Ajax wagged a finger at him. “One never knows. You may have your foot closer to the grave than you think and all it takes is one slip.”

“The whiskey’s fine.”

“Coming right up,” Ajax said with some finality. “Cognac is no foundation.” Like a ghost, he disappeared through the hidden door.

Mindful of the camera, Reese sidestepped to the large cardboard box. From: Cirrus Industries. To: Unicorn Medical. HUMAN BLOOD PRODUCT. A postage strip across the top read $41.50. The camera reversed directions. There seemed to be blood everywhere.

He stood in front of the painting, faking interest, certain Ajax was watching. The lady in the painting, brawny white arms matched to a studied glare, was sawing off the head of a man who, oddly enough, resembled Ajax. More blood. The lady, her hair jet black, also looked familiar.

The camera swept past him.

Inside the box, plates of cardboard crisscrossed, cutting the box into a hundred squares. He palmed a lipstick sized vial and marked the side of the box with his fingernail.

The camera was on him. If Ajax caught him snooping, there might be some excitement. On the other hand, Ajax might be enjoying the show. If the giant butler got involved, so much the better. He was a lot tougher than Cheevy. He doubted that Cheevy or Ramon had hit the butler, had put the marks on his face, no evidence that either had put up a fight. Maybe Ajax and the butler were involved with each other, a case of domestic abuse. Maybe Ajax liked to serve up a good beating on occasion, to keep the help in line and relieve tension.
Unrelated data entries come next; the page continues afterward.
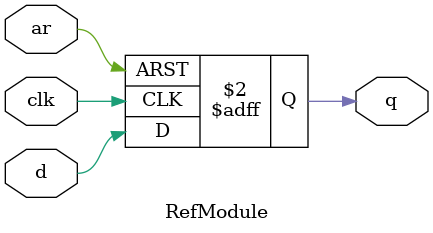
<source format=sv>

module RefModule (
  input clk,
  input d,
  input ar,
  output logic q
);

  always@(posedge clk or posedge ar) begin
    if (ar)
      q <= 0;
    else
      q <= d;
  end

endmodule


</source>
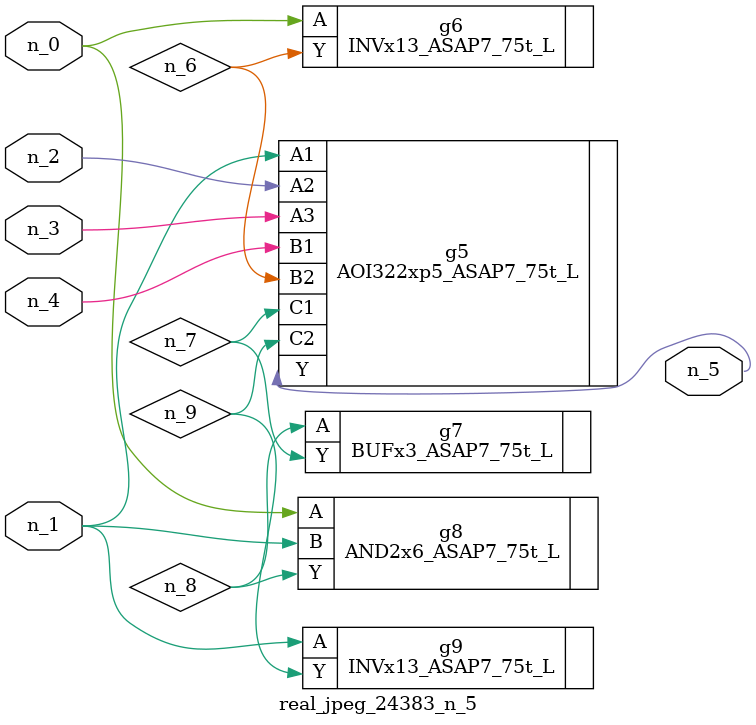
<source format=v>
module real_jpeg_24383_n_5 (n_4, n_0, n_1, n_2, n_3, n_5);

input n_4;
input n_0;
input n_1;
input n_2;
input n_3;

output n_5;

wire n_8;
wire n_6;
wire n_7;
wire n_9;

INVx13_ASAP7_75t_L g6 ( 
.A(n_0),
.Y(n_6)
);

AND2x6_ASAP7_75t_L g8 ( 
.A(n_0),
.B(n_1),
.Y(n_8)
);

AOI322xp5_ASAP7_75t_L g5 ( 
.A1(n_1),
.A2(n_2),
.A3(n_3),
.B1(n_4),
.B2(n_6),
.C1(n_7),
.C2(n_9),
.Y(n_5)
);

INVx13_ASAP7_75t_L g9 ( 
.A(n_1),
.Y(n_9)
);

BUFx3_ASAP7_75t_L g7 ( 
.A(n_8),
.Y(n_7)
);


endmodule
</source>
That would explain the blood on the desk.

Keeping an eye on the hidden door, he opened the desk’s top drawer, saw a large gold-plated cross with chain. Next to the cross was a small box. He shook the box, something rattled. Without thinking, he put the box in his pocket.

In the top drawer, he rifled through a bulging folder containing newspaper articles. One, dated August 1975, showed him leaning against a brown stucco wall in Watts, his blood appearing black in the picture. In the background, the shooter’s feet stuck awkwardly from an anonymous doorway. Headline: ROOKIE COP BLASTS ROBBER.

More articles, more killings, more mayhem. An article of him pulling three kids out of a burning apartment. He recalled that the mom, who’d started the blaze with her crack pipe, hadn’t made it.

The last clipping detailed the short but prolific homicidal run of Richard Lamb, filled with vampire speculation, plus a paragraph about Reese Tarrant, rogue cop, possible killer, possible whack job.

He heard the door click, too late. His hand slipped on the drawer before he could shut it, costing him seconds. Caught. He turned.

But Ajax was casually backing into the room carrying something.

He was already back in his chair when Ajax finally turned, fumbling with a silver tray loaded with a bottle of Jack Daniels and two large tumblers, acting as if he hadn’t wanted a confrontation, but had wanted Reese to search, wanted his attention. Reese said calmly, “You didn’t have to go to so much trouble.”